* TASK INSTRUCTIONS: Beginning with the first line of the data below, set down each line exactly through the line that contains "Table 5. Parameters".

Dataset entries
<<<<

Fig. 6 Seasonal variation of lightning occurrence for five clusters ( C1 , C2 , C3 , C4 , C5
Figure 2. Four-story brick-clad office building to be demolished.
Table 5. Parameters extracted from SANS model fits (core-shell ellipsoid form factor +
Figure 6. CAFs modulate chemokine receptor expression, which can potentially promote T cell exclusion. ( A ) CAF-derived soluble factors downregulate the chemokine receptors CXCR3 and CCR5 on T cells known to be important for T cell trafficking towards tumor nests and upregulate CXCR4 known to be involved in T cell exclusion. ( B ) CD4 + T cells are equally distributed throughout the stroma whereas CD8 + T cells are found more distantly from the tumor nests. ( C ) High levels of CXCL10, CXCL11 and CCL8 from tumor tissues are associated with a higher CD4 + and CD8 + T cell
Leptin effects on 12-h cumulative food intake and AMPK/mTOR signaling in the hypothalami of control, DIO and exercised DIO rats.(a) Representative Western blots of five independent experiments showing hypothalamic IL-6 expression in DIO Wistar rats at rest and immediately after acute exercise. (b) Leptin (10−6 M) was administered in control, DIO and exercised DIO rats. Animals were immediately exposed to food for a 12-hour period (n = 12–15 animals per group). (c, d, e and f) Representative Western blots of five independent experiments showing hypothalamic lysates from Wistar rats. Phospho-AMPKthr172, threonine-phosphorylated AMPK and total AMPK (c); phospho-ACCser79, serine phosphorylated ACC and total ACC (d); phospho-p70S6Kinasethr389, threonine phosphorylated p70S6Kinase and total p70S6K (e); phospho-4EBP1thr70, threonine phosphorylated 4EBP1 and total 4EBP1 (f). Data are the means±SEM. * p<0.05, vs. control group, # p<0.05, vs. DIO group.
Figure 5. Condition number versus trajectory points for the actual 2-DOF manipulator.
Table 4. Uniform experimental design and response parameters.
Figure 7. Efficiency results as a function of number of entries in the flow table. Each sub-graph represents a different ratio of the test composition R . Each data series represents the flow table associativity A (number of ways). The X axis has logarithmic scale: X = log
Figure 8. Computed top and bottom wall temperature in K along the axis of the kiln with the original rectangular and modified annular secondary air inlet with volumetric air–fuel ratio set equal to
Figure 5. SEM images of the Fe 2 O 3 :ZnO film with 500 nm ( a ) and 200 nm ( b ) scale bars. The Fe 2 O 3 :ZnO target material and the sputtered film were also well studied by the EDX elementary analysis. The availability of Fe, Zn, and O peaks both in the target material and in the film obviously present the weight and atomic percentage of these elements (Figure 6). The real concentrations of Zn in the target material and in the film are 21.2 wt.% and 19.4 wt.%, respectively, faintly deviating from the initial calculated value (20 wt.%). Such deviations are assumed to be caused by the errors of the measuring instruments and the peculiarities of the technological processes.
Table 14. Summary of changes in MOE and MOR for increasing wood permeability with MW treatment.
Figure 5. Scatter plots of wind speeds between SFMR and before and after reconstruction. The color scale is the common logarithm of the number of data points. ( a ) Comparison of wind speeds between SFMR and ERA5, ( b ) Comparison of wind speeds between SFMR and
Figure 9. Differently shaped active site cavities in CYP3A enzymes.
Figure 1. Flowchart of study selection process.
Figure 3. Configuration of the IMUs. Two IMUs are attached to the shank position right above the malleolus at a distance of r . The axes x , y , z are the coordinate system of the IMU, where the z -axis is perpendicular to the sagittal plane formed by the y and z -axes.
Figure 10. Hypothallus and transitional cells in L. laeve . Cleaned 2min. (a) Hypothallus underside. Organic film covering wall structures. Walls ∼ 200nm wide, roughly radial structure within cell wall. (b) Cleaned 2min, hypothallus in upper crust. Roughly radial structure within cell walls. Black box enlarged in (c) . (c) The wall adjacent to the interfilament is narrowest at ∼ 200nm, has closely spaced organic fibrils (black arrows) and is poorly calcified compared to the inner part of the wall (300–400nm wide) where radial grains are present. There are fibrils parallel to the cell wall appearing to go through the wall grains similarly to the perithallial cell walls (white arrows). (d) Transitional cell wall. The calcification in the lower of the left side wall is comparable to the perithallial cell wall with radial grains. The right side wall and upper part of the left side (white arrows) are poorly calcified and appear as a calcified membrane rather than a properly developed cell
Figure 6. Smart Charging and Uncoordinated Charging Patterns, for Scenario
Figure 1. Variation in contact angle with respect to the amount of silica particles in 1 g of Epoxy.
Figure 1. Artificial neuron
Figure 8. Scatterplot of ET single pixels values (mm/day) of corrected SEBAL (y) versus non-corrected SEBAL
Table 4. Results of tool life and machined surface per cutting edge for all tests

>>>>

* TASK OUTPUT:
Fig. 6 Seasonal variation of lightning occurrence for five clusters ( C1 , C2 , C3 , C4 , C5
Figure 2. Four-story brick-clad office building to be demolished.
Table 5. Parameters extracted from SANS model fits (core-shell ellipsoid form factor +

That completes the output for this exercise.